A new way to make neural networks think systematically could ensure that artificial intelligence (AI) can be trained with less data. Over the past few years, models like ChatGPT have shown significant progress. But a lot of data is needed to train models, while people can learn with far fewer examples. to road Brenden Lake and Marco Baroni reported last week in the journal Science nature If deployed, AI can generalize better and, if possible, learn faster.
People can naturally think in general ways, which can be seen, for example, in how we learn mathematics. Children learn numbers and the + sign, and if the teacher explains that, for example, 1+2=3, children can understand that 2+1=3. This is also called “synthetic thinking.”
Compositionality is a property of language, as well as mathematics. It means that the meaning of a sentence or account depends on the meaning of its parts and structure. Syntactic thinking is nothing more than making use of the structure of language. This way you can understand the meaning of new combinations of words you already know.
A little training
Anyone who understands how the + sign works and knows the numbers can put all the numbers together in principle. Neural networks are not inherently intelligent. For example, if a neural network is not yet familiar with the + sign and has learned that 1+2=3, it may still think that 2+1=2, because it cannot immediately understand that the + sign always works in a certain way.
And in the new way that the researchers found nature Nowadays, programmers can teach the structure of neural networks so that they can avoid these types of errors with a little training. One of the researchers, computational linguist Marco Baroni, explains over the phone why they developed this method: “Training large models like ChatGPT requires a lot of energy, and we also want AI not to be developed only by large companies, like Google or Meta. Less data for training, it will be easier.
Neural networks are algorithms based on certain combinations of… Input And OutputsCan develop a method for estimating the outputs to be provided using new inputs. The method developed by Lake and Baroni can train the type of neural networks used for language processing, a family that includes ChatGPT.
Researchers use this technique Meta-learning It is called, where the AI is trained on different tasks, in this case, synthetic tasks, one at a time. The idea of meta-learning has been around since the 1990s, but according to Baroni, it has only been in recent years that neural networks have been developed enough to be able to learn compositionality in this way.

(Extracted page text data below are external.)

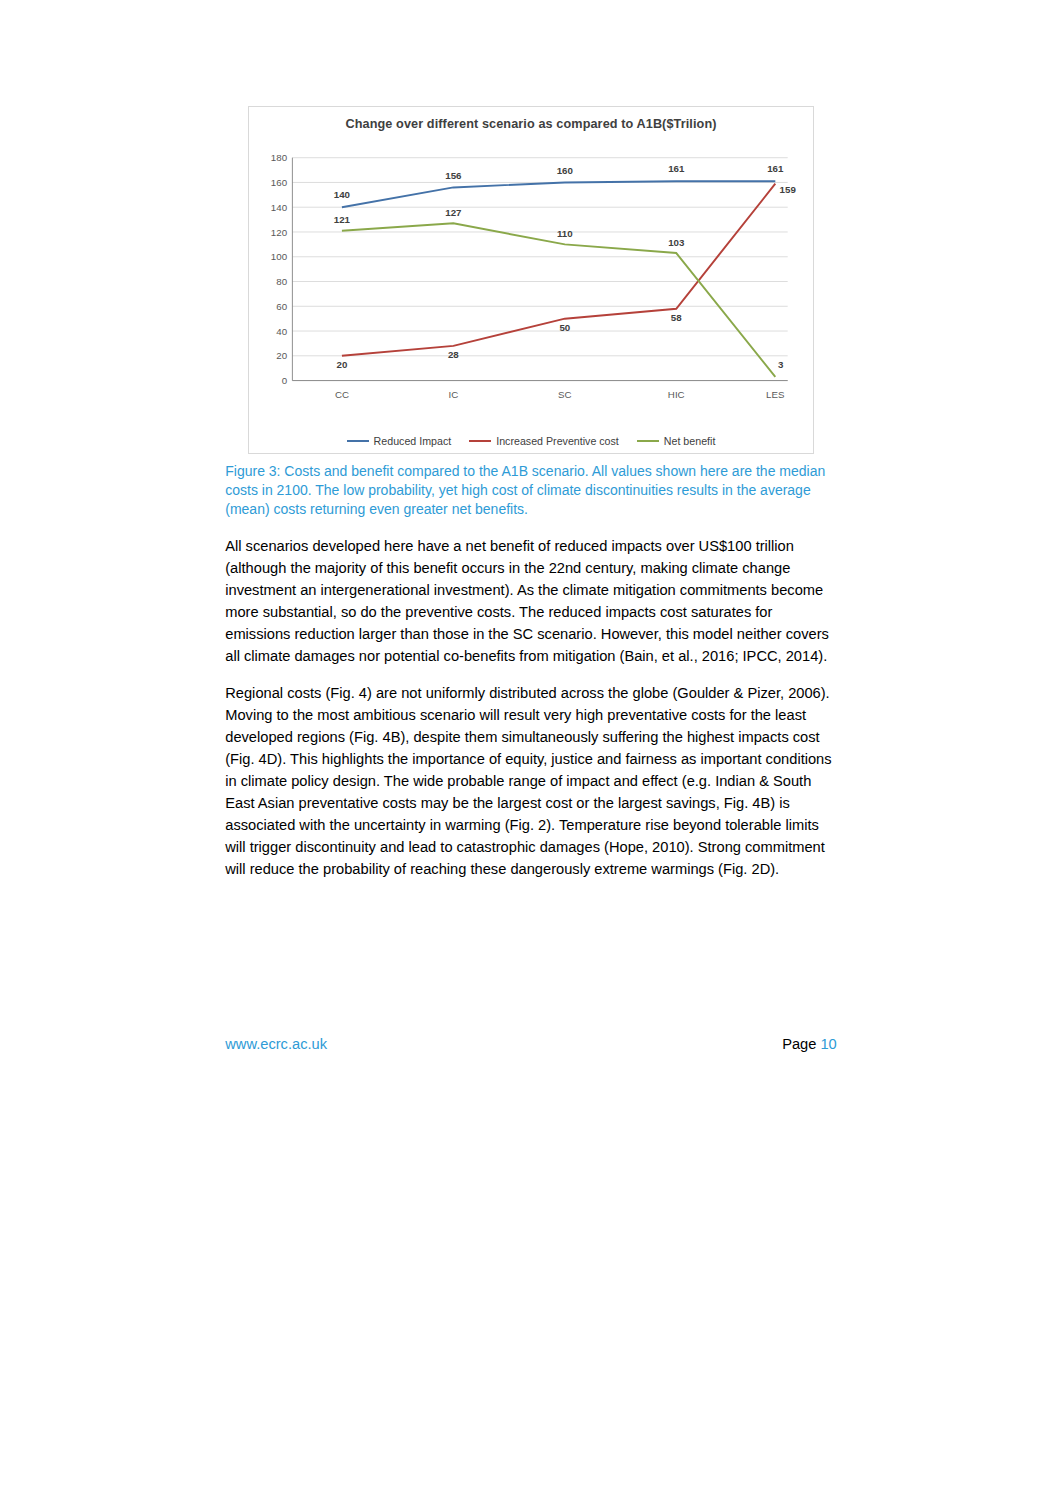Change over different scenario as compared to A1B($Trilion)
180 160 140 120 100 80 60 40 20 0 CC IC SC HIC LES 140 156 160 161 161 20 28 50 58 159 121 127 110 103 3
Reduced Impact Increased Preventive cost Net benefit
Figure 3: Costs and benefit compared to the A1B scenario. All values shown here are the median costs in 2100. The low probability, yet high cost of climate discontinuities results in the average (mean) costs returning even greater net benefits.
All scenarios developed here have a net benefit of reduced impacts over US$100 trillion (although the majority of this benefit occurs in the 22nd century, making climate change investment an intergenerational investment). As the climate mitigation commitments become more substantial, so do the preventive costs. The reduced impacts cost saturates for emissions reduction larger than those in the SC scenario. However, this model neither covers all climate damages nor potential co-benefits from mitigation (Bain, et al., 2016; IPCC, 2014).
Regional costs (Fig. 4) are not uniformly distributed across the globe (Goulder & Pizer, 2006). Moving to the most ambitious scenario will result very high preventative costs for the least developed regions (Fig. 4B), despite them simultaneously suffering the highest impacts cost (Fig. 4D). This highlights the importance of equity, justice and fairness as important conditions in climate policy design. The wide probable range of impact and effect (e.g. Indian & South East Asian preventative costs may be the largest cost or the largest savings, Fig. 4B) is associated with the uncertainty in warming (Fig. 2). Temperature rise beyond tolerable limits will trigger discontinuity and lead to catastrophic damages (Hope, 2010). Strong commitment will reduce the probability of reaching these dangerously extreme warmings (Fig. 2D).
www.ecrc.ac.uk Page 10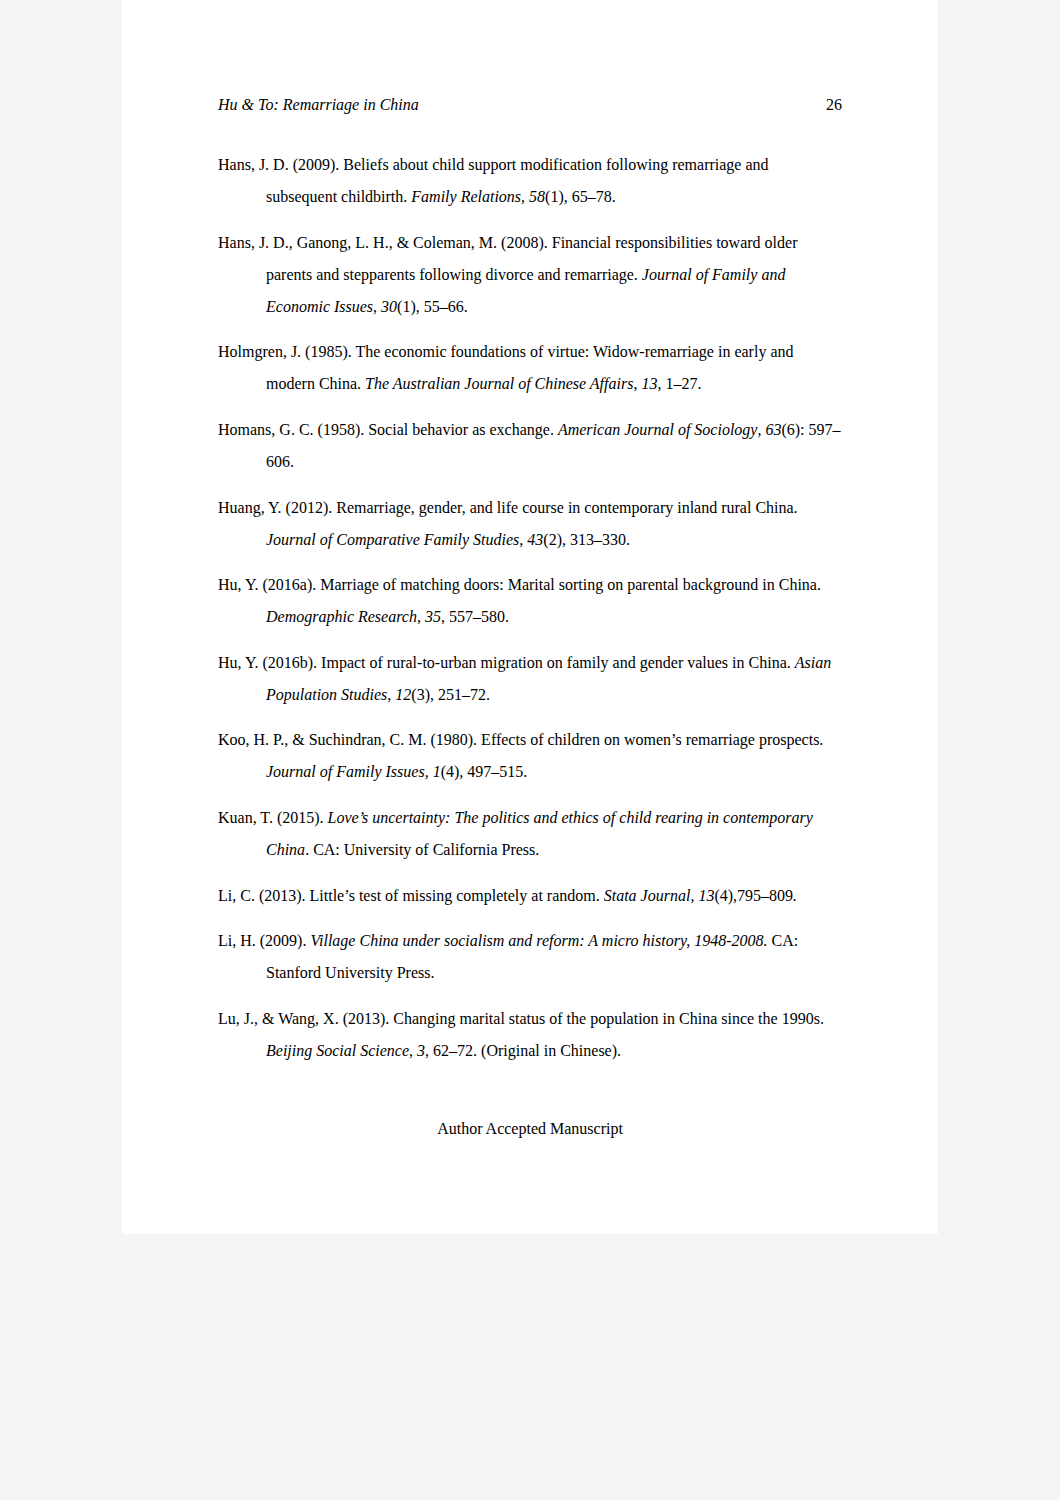Hu & To: Remarriage in China 26
Hans, J. D. (2009). Beliefs about child support modification following remarriage and subsequent childbirth. Family Relations, 58(1), 65–78.
Hans, J. D., Ganong, L. H., & Coleman, M. (2008). Financial responsibilities toward older parents and stepparents following divorce and remarriage. Journal of Family and Economic Issues, 30(1), 55–66.
Holmgren, J. (1985). The economic foundations of virtue: Widow-remarriage in early and modern China. The Australian Journal of Chinese Affairs, 13, 1–27.
Homans, G. C. (1958). Social behavior as exchange. American Journal of Sociology, 63(6): 597–606.
Huang, Y. (2012). Remarriage, gender, and life course in contemporary inland rural China. Journal of Comparative Family Studies, 43(2), 313–330.
Hu, Y. (2016a). Marriage of matching doors: Marital sorting on parental background in China. Demographic Research, 35, 557–580.
Hu, Y. (2016b). Impact of rural-to-urban migration on family and gender values in China. Asian Population Studies, 12(3), 251–72.
Koo, H. P., & Suchindran, C. M. (1980). Effects of children on women’s remarriage prospects. Journal of Family Issues, 1(4), 497–515.
Kuan, T. (2015). Love’s uncertainty: The politics and ethics of child rearing in contemporary China. CA: University of California Press.
Li, C. (2013). Little’s test of missing completely at random. Stata Journal, 13(4),795–809.
Li, H. (2009). Village China under socialism and reform: A micro history, 1948-2008. CA: Stanford University Press.
Lu, J., & Wang, X. (2013). Changing marital status of the population in China since the 1990s. Beijing Social Science, 3, 62–72. (Original in Chinese).
Author Accepted Manuscript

In one such synthesis task, the network is presented with a number of example sentences in an artificial language with the correct translation. For example, “fax” means red circle, “dup” means blue circle, and “fax kiki dup” means red circle then blue circle. The neural network is then shown a new sentence in the artificial language, for example ‘dup kiki fax’, and it must be translated correctly: first a blue circle and then a red circle.
The network is trained so that it provides the best possible translation of the new sentence it sees into various artificial languages with different grammatical rules. Once the model is trained, it can perform synthetic tasks just like humans. The researchers also showed that the trained network could perform a standard test of systematic generalization that it had developed better than the untrained network.
Jilli Zuidema, an assistant professor of artificial intelligence at the University of Amsterdam, explains that the untrained network with which Lake and Baroni perform the generalization test is very small compared to large modern models. “Their model has about a million parameters, whereas ChatGPT, for example, has billions. That’s a thousand times smaller.” Perhaps a larger model could do more than the untrained network used by Lake and Baroni.
an important question
ChatGPT can do so much that it sometimes seems as if the installation problem has already been solved. Zuidema: “It’s really amazing how creatively ChatGPT can handle new combinations of words. But we also know that ChatGPT has been trained on a lot of data and it’s not clear how exactly the model knows what to answer. You’ve probably just witnessed a lot Which makes a lot of it actually not new at all.
That’s why, according to Zuidema, it’s interesting to see how researchers can make smaller models with less training data to solve some synthetic tasks: “People sometimes ignore this question a little bit, but these ChatGPT models are very expensive to run, and there’s a really big need to train smaller models.” Smarter.
“Total coffee specialist. Hardcore reader. Incurable music scholar. Web guru. Freelance troublemaker. Problem solver. Travel trailblazer.”